Annualized, the gain amounts to 4.4 per cent, less than half of what the pension fund made in 2012.
Though CPPIB has a solid exposure to public and private equities – $94-billion versus $63-billion invested in fixed-income – the rocky bond market outweighed any gains made on global stocks – particularly the scorching U.S. market. From April to June, the yield on the U.S. 10-year Treasury bond jumped to 2.52 per cent from 1.86 per cent, a sharp 66 basis point rise.
"Overall we would characterize the quarter as relatively turbulent compared to recent reporting periods. Interest rates rose significantly as bond markets fell, while volatility increased across major equity markets producing mixed returns," said Mark Wiseman, chief executive officer of CPPIB, which manages Canada's public pension fund.
CPPIB's assets jumped to $189-billion by the end of the quarter, up $5.6-billion from the end of fiscal 2012. However, most of this rise came from member contributions, while $1.9-billion was derived from net investment income.

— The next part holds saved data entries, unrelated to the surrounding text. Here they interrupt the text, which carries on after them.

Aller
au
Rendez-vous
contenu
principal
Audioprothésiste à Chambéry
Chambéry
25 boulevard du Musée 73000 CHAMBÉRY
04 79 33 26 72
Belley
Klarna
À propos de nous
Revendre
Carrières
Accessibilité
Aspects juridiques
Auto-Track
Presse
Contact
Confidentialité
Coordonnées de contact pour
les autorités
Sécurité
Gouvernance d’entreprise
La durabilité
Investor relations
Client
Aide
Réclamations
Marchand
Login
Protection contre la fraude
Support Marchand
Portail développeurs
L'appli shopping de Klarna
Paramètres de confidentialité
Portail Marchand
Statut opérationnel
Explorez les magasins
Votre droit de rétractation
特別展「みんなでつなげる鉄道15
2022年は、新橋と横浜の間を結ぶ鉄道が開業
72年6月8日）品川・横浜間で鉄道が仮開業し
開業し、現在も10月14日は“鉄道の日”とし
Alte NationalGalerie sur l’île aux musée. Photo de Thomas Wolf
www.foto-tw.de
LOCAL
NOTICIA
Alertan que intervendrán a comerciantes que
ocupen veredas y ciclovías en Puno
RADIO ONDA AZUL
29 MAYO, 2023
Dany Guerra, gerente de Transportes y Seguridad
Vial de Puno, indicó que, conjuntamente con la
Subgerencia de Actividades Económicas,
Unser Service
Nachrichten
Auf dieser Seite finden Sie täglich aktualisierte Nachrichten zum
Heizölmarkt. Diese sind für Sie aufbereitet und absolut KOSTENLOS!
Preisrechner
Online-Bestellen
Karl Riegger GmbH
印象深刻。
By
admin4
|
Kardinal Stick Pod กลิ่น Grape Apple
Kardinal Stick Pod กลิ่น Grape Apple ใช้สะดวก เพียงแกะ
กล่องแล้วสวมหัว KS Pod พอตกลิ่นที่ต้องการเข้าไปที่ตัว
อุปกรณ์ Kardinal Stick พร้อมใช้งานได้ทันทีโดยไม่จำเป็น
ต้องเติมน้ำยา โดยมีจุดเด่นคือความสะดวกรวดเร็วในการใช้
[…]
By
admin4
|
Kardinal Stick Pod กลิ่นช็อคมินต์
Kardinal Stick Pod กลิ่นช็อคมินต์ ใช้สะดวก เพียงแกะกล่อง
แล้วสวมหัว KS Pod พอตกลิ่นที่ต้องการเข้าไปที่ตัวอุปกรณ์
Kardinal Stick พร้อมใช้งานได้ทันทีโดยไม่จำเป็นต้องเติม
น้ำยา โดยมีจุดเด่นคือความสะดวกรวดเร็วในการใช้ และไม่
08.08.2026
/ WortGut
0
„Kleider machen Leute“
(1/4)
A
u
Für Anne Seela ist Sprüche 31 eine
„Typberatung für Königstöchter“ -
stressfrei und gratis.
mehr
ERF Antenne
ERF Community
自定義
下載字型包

The fund's assets are split across equities (50 per cent of the portfolio), fixed-income (34 per cent), real estate (11 per cent) and infrastructure (6 per cent).
Canada's chief actuary has affirmed that the CPPIB is sustainable for 75 years if it earns an average of 4 per cent real annual returns after inflation. The fund's 5-year annualized performance is 2.9 per cent after inflation, mostly stemming from losses during the financial crisis, but it made a yearly average of 5 per cent after inflation over the past 10 years.